Посовещавшись, казанджикские большевики пришли к выводу, что надо немедленно уходить. Не исключена вероятность, что казаки рыщут в поисках беглецов с баржи. Но даже если это и не так, благоразумнее держаться подальше от мест, где можно столкнуться с беляками — для серьезного боя нет ни сил у людей, ни возможностей, — с семнадцатью винтовками и скудным запасом патронов много не навоюешь.

Упитанный, изнеженный подпоручик не смог долго выдержать темпа, взятого отрядом. Задыхаясь, он ловил воздух широко раскрытым ртом, как выброшенная на берег рыба. По его лицу струйками стекал пот, расстегнутый китель пестрел влажными пятнами.

— Отпустите меня! — умолял подпоручик. — Я никому-никому не скажу, что видел вас! Честное благородное слово, не скажу!.. У меня невеста… к свадьбе готовились…

— Не хнычь, шагай себе! — беззлобно, но чувствительно подталкивал его в загорбок Варламов. — Ты лучше скажи, сколько своими белыми ручками людей на тот свет отправил.

— Ей-богу, ни одного! — страстно божился подпоручик, спотыкаясь на ровном месте и прижимая руки к груди. — Честное слово благородного человека, ни одного вашего пальцем не тронул!

— А кого же ты, господин хороший, трогал?

— Никого не трогал, поверьте мне!.. Я ведь в армии без году неделя!.. Ну, отпустите… Зачем я вам нужен? Клянусь вам, ноги совершенно отнимаются, сил нет…

Он вдруг сел посреди дороги и заплакал навзрыд. Гундогды смотрел на него с брезгливым сочувствием, как на раздавленную колесом арбы лягушку.

— Может, в самом деле отпустить, ну его к ляду? — нерешительно предложил кто-то.

Никто не возразил — хватало забот помимо возни с осточертевшим подпоручиком. Оставив его, отряд направился к плоскому хребту, за которым угадывалось ущелье, тянущееся на восток. А обрадованный подпоручик сидел на дороге и кричал вслед уходящим благодарные слова и клятвы.

Низкое солнце заливало густым багрянцем край неба. И подпоручику почудилось, что усталые, размахивающие руками путники не идут, а плывут по кровавому потоку заката. Он суеверно перекрестился и проворно вскочил на ноги.

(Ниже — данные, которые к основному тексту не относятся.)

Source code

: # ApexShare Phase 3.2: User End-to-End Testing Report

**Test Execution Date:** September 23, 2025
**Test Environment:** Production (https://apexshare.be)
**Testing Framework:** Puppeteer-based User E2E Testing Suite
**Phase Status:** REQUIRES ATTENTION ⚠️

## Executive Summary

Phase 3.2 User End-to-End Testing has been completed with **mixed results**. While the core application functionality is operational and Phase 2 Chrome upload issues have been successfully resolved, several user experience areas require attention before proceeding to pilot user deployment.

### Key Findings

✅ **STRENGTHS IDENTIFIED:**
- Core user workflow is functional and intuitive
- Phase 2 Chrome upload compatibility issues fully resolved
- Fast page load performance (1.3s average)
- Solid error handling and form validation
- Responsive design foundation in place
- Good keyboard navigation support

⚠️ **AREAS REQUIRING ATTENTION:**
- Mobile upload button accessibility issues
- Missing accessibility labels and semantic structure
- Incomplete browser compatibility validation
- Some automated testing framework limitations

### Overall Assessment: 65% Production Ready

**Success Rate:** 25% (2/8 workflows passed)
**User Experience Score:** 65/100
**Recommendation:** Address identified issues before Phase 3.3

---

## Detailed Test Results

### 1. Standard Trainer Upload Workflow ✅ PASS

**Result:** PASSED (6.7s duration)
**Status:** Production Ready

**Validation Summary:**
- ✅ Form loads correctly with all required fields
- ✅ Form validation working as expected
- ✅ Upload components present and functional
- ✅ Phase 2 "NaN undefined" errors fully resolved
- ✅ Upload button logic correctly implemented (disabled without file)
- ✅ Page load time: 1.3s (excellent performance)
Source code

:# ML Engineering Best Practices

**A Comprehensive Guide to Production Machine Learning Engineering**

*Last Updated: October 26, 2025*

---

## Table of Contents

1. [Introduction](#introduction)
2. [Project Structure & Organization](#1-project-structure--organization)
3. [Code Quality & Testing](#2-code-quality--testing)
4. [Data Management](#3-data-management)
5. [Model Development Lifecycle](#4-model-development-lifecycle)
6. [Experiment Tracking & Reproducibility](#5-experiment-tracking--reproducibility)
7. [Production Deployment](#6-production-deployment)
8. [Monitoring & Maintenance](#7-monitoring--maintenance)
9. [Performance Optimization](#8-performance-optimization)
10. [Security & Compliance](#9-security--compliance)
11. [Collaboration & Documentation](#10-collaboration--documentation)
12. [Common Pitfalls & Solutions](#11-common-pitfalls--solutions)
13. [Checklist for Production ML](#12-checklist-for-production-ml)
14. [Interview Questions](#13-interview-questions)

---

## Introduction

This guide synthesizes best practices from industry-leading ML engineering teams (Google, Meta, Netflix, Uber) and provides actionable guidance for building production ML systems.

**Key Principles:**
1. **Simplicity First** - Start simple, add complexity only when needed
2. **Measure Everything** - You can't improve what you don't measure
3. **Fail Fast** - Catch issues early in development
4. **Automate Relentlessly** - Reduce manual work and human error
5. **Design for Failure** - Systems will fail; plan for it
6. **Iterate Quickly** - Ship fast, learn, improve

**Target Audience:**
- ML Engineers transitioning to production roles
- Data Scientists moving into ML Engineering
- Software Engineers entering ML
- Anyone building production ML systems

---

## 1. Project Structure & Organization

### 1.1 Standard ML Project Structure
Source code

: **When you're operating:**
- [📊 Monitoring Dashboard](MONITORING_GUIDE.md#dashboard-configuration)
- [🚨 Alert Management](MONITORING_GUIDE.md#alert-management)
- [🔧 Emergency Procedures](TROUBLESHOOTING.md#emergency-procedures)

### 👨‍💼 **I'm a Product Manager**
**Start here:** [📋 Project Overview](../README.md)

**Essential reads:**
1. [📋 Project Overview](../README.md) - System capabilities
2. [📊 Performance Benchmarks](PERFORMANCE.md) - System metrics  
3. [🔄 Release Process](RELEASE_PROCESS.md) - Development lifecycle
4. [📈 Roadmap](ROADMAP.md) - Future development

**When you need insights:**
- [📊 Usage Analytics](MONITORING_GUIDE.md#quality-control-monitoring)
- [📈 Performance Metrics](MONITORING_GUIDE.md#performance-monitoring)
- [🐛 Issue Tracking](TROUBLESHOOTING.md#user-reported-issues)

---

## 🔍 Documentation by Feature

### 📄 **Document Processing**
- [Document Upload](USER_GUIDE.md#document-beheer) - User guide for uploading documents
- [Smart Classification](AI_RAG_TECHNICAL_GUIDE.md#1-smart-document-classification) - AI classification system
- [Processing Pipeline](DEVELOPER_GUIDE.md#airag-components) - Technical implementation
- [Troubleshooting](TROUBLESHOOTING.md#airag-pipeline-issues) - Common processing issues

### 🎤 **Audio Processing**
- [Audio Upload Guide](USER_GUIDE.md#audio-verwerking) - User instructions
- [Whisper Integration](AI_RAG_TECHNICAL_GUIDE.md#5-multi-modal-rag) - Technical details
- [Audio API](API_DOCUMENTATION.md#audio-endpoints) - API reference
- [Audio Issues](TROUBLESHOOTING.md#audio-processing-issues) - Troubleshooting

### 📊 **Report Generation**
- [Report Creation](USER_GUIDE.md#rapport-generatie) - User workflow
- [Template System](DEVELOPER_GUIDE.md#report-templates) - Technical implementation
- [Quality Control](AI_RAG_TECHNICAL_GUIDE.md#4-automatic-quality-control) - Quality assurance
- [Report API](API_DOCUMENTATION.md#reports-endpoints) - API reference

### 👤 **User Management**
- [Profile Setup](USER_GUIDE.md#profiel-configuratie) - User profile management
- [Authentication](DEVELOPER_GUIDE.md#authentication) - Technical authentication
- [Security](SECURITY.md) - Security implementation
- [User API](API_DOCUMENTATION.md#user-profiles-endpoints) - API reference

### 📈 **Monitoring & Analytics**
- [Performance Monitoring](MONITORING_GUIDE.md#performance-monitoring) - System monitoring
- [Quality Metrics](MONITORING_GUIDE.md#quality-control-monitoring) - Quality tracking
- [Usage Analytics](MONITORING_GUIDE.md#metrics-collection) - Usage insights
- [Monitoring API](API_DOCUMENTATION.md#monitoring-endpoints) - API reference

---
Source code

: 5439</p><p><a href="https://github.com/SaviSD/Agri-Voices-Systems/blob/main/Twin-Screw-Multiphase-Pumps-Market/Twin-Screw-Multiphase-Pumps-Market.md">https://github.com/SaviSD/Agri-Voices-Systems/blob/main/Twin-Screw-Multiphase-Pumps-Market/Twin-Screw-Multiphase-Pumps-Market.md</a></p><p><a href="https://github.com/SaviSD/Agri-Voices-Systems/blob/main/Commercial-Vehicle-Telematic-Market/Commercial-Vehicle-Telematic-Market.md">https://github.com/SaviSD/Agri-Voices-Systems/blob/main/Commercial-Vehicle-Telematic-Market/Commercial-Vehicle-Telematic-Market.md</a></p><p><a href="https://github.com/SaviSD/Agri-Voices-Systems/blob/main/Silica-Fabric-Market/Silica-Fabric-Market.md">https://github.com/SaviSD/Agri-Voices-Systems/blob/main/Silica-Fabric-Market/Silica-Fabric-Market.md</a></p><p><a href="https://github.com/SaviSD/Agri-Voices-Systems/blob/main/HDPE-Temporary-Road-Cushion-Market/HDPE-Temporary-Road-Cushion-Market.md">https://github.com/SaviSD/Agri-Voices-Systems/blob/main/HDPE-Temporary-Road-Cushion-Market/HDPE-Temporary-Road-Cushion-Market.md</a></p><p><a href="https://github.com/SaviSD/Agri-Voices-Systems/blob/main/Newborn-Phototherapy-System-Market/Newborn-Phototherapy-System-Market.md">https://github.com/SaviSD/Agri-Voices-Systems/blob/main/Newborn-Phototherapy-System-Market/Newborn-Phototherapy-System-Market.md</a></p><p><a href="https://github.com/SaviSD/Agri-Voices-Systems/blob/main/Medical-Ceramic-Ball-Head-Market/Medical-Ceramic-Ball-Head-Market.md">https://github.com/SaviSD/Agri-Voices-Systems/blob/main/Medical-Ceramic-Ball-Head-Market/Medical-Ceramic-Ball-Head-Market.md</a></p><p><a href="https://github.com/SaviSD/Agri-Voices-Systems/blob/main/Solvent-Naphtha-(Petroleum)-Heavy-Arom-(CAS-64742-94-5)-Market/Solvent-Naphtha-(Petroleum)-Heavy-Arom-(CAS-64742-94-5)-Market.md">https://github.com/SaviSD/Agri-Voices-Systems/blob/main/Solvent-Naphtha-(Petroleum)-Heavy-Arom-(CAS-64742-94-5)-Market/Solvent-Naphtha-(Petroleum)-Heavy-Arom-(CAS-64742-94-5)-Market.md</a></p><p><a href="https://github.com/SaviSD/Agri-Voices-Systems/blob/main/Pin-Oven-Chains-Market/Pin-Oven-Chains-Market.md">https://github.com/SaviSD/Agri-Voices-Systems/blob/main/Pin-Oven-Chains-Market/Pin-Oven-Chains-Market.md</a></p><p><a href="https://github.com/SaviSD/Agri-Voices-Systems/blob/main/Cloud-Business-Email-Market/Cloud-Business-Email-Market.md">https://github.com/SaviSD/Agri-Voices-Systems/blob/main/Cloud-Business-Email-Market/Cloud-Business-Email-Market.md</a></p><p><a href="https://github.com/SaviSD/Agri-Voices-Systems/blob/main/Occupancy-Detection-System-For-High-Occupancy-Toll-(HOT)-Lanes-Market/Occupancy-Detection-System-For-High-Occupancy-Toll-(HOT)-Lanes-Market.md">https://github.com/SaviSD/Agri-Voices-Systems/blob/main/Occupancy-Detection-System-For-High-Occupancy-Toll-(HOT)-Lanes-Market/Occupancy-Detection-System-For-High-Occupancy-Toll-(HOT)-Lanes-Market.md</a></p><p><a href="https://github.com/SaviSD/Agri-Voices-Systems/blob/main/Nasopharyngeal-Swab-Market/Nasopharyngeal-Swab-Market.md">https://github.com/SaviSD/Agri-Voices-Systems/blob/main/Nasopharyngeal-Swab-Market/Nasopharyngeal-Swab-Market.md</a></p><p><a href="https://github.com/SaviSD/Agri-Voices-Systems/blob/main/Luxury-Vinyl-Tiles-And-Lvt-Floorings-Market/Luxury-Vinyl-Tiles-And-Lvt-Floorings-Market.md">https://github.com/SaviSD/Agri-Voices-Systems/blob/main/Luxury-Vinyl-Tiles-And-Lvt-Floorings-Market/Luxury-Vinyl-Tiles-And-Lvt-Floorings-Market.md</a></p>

Ночь прошла спокойно. А днем отряд нарвался на засаду. Паники и растерянности не было, хотя все понимали, что это конец, но встретить его надо было достойно.

Люди залегли за валунами и принялись отстреливаться — расчетливо, экономно, неторопливо. Торопиться им было теперь некуда.

К полудню отряд недосчитывал семи человек. Из оставшихся половина была ранена. На каждую винтовку приходилось по одному, по два патрона. А со стороны белогвардейцев стреляли беспрерывно, и пулемет грохотал как одержимый, рождая в каменной груди ущелья гулкое эхо. Грозными шмелями звенели и жужжали пули, с визгом рикошетили от валунов. Прижимаясь к земле, беглецы выжидали, берегли последние патроны, но кольцо окружения неумолимо стягивалось.